Effect of molecular hydrogen self-shielding modeling on early Reionization Era galaxies in radiative hydrodynamic cosmological simulations

Accurately modeling molecular hydrogen (H2) is an important task in cosmological simulations because it regulates star formation. One fundamental property of H2 is the ability to self-shield, a phenomenon in which the H2 in the outer layer of a molecular cloud absorbs the photodissociating Lyman-Werner UV radiation and shields the inner H2. Historically, numerical approximations have been utilized to avoid intensive ray-tracing calculations. This paper evaluates the use of the Sobolev-like density-gradient approximation in H2 self-shielding modeling and tests its agreement with a more rigorous adaptive ray-tracing method in cosmological simulations.

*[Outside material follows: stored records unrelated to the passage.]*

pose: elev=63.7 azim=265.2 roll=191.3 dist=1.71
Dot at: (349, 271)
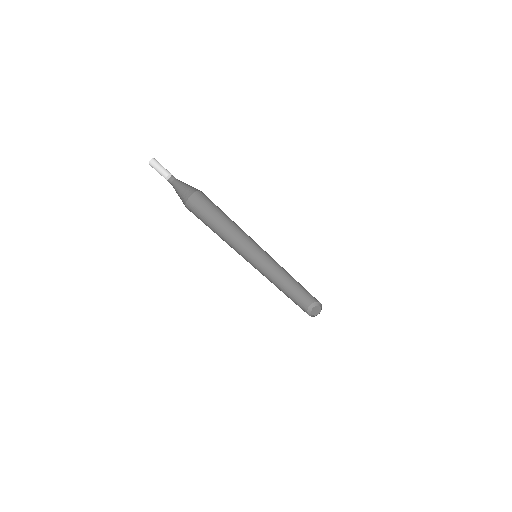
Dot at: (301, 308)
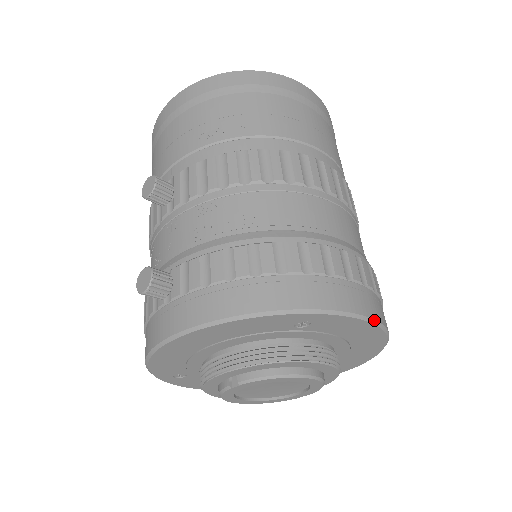
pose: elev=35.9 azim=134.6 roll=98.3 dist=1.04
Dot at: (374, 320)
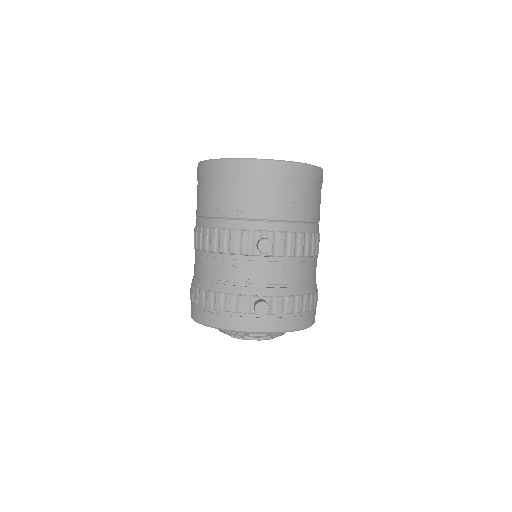
Dot at: occluded
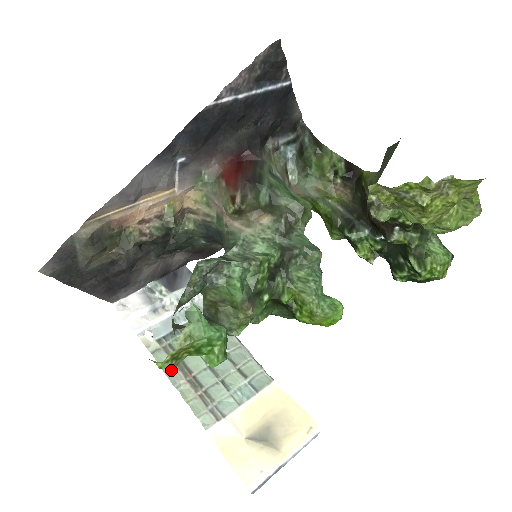
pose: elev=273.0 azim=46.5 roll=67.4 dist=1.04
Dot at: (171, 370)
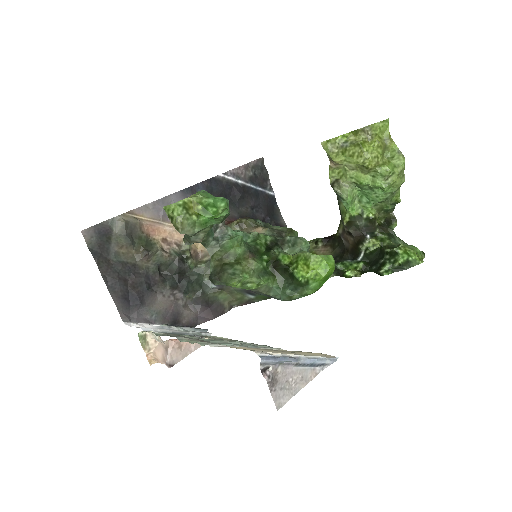
Dot at: (174, 336)
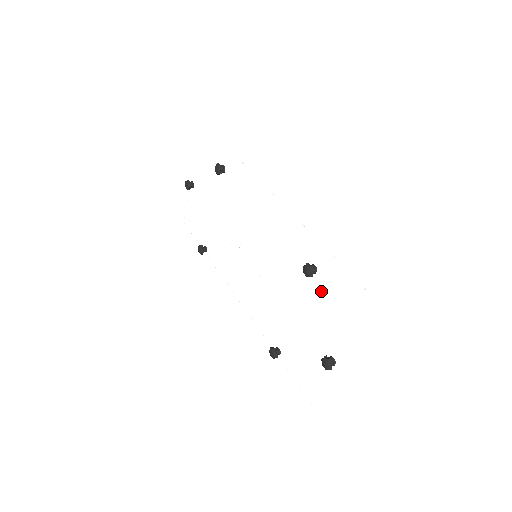
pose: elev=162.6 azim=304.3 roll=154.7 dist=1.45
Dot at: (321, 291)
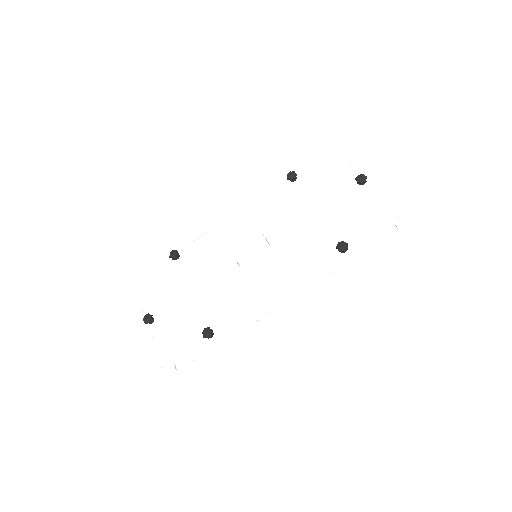
Dot at: (310, 176)
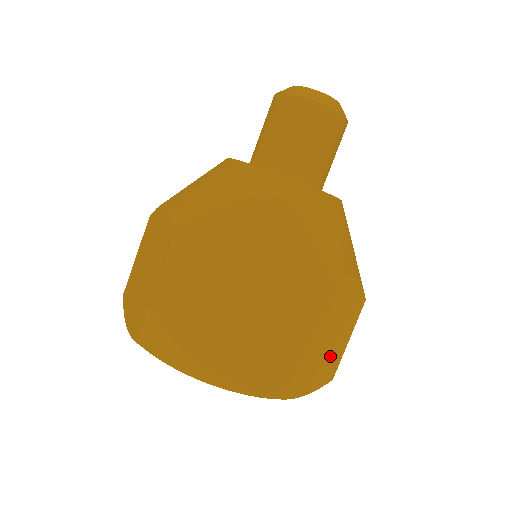
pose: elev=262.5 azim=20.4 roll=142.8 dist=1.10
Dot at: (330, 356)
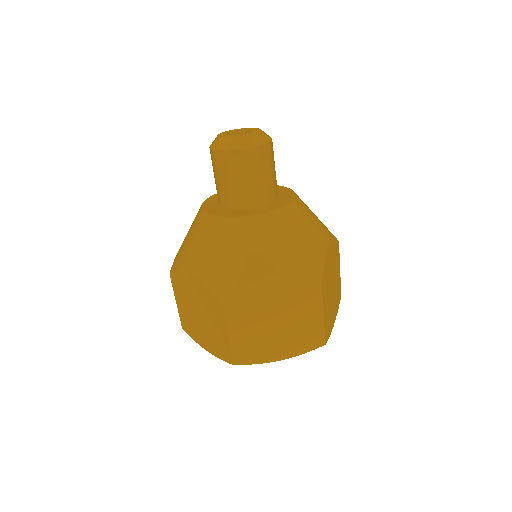
Dot at: (336, 289)
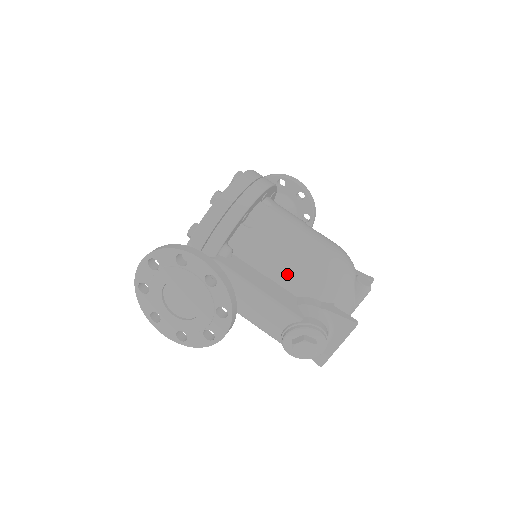
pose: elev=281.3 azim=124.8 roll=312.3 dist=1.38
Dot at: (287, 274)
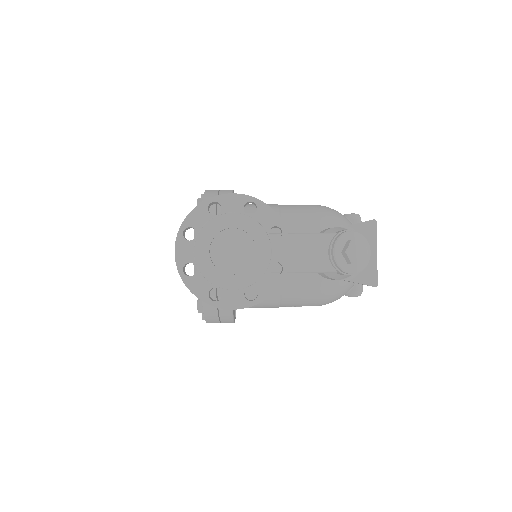
Dot at: (296, 224)
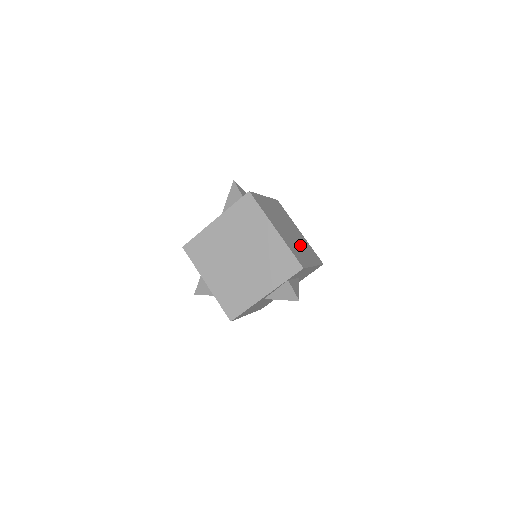
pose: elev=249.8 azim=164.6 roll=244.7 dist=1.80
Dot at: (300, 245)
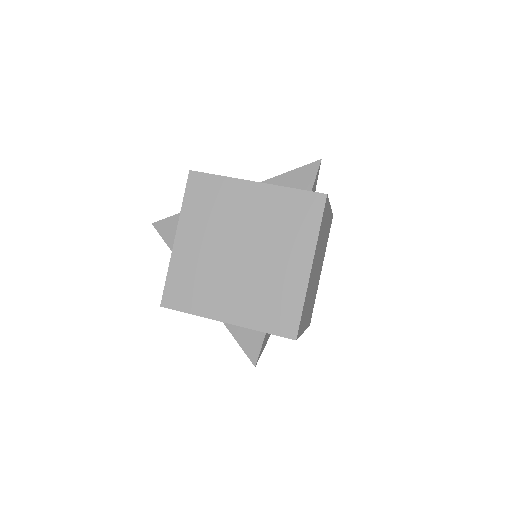
Dot at: (312, 295)
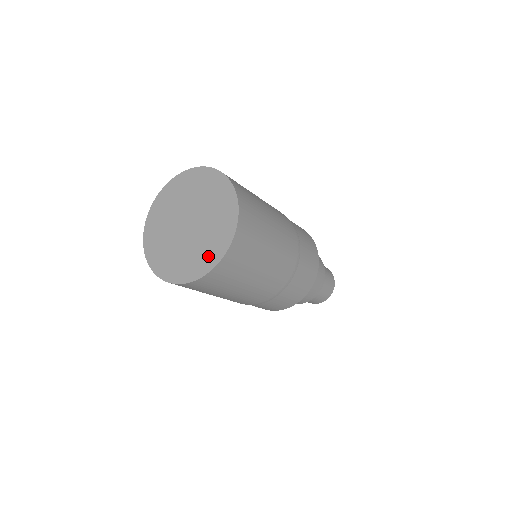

We ran four high-resolution zoom-in cosmological simulations to investigate the models’ effects in the early Reionization Era (z ≥ 12). We find that the approximation model returns a higher H2 photodissociation rate in low gas density environments but a lower rate when gas density is high, resulting in low-mass halos having less H2 while high-mass halos having more H2. The approximation also hinders star formation in small halos, but it less affects the stellar mass of larger halos. Inside a halo, the discrepancies between the two models regarding H2 fraction, temperature, and stellar mass are radially dependent. On a large scale, the simulations using the approximation have less H2 in the intergalactic medium and may experience a slower reionization process. These results show that the Sobolev-like approximation alters properties of galaxies and the large-scale universe when compared to the ray-tracing treatment, emphasizing a need for caution when interpreting results from these two techniques in cosmological simulations.